# I have an old Sony speedlite and a new Canon 7D



## Moby (Dec 2, 2012)

Ihave an old Sony Speedlite I dug out of a camera bag I've had stores for over a decade.

It's a Sony HVL-F32X Nothing fancy by todays standards.
I purchased a Canon 7D and am still learning about it.
My shooting camera when I had my studio was a Nikon F4 .
That tells you how long I've been away from the art. Talk about a new learning curve.
I am wondering if the old speedlite will work until I can get one designed for the Canon 7D

I also have a Nikon Speedlight SB-28DX 
Any idea where I can go to look up compatability?


----------



## Alex (Dec 3, 2012)

Sony and Minolta are compatible, Nikon and Fuji are compatible and Canon have a different fit all together


----------



## Mt Spokane Photography (Dec 3, 2012)

Old flashes, or other model flashes might work in manual mode, but they are not going to integrate with Canon's flash system. You spent a lot of $$ on the 7D, why not get a compatable flash.
Even a low cost one like this refurbished one for $135 can be controlled by your 7D as a off camera flash.
http://shop.usa.canon.com/webapp/wcs/stores/servlet/product_10051_10051_310916_-1


----------



## Marsu42 (Dec 3, 2012)

Moby said:


> Ihave an old Sony Speedlite I dug out of a camera bag I've had stores for over a decade.
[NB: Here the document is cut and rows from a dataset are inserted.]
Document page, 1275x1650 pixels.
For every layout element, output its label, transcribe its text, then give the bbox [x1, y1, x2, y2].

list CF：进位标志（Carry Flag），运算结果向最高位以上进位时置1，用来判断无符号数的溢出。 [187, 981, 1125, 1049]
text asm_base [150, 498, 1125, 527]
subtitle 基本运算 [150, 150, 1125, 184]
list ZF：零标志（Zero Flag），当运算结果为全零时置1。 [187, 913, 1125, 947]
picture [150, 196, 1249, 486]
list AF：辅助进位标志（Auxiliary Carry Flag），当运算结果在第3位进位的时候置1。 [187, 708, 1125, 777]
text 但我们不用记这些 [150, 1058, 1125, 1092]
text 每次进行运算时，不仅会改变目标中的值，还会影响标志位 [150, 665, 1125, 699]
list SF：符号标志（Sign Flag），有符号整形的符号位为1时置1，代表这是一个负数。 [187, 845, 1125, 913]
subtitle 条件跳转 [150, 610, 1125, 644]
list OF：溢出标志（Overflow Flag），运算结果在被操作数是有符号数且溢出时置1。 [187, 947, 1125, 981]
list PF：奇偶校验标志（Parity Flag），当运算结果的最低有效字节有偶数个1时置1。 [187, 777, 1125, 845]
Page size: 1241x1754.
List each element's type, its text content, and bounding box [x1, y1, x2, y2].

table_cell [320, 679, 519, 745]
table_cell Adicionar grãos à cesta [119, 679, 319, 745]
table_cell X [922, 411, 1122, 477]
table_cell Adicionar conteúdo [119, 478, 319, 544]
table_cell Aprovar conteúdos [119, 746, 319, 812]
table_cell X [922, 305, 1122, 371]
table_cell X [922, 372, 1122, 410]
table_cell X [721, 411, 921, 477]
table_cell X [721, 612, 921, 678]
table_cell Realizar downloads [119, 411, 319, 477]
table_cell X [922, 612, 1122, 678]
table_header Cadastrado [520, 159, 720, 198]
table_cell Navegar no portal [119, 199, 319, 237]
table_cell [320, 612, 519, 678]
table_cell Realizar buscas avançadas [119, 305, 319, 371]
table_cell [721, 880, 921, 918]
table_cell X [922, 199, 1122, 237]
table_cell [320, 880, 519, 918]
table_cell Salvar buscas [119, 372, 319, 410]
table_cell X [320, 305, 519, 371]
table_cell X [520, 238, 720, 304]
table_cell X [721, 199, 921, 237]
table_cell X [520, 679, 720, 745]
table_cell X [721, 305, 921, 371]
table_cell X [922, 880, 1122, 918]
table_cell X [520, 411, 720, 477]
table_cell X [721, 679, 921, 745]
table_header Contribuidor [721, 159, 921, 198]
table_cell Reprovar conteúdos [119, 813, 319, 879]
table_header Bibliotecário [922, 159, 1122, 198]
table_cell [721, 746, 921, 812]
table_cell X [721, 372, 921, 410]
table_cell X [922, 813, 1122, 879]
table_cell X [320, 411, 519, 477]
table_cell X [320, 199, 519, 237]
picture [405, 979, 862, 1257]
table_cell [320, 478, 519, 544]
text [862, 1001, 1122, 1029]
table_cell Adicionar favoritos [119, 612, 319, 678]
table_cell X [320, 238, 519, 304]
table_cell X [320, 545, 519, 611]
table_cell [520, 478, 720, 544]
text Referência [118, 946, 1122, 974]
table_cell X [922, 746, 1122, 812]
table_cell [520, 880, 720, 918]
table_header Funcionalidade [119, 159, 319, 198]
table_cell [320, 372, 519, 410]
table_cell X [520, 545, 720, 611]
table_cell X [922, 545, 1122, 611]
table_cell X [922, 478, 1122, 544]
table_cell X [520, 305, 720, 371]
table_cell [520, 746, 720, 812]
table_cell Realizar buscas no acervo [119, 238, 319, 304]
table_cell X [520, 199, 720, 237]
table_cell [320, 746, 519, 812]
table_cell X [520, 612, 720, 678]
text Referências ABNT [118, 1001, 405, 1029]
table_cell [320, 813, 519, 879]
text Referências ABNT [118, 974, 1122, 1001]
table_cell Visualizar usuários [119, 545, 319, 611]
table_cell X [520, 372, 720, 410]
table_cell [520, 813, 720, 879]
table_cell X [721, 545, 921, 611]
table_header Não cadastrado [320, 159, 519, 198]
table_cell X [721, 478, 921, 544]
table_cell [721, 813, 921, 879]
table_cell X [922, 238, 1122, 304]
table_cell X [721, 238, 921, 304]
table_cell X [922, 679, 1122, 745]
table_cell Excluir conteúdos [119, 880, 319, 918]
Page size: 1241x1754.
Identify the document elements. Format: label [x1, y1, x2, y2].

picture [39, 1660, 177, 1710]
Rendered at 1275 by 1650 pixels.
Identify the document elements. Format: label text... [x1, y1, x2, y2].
If it works then only in manual mode (just like older Canon speedlites from the pre-digital eta which only do a-ttl) - so forget it, I tried, it's not worth the hassle. There are no ends of used and 3rd party e-ttl flashes around.


----------



## brad goda (Feb 11, 2013)

compatible yes ... if using in manual mode and connected via syncro cable and flash peanuts to trigger multiple units not a problem....
light is light.
but if you want TTL compatability... no no no not worth the thought or hassle.


----------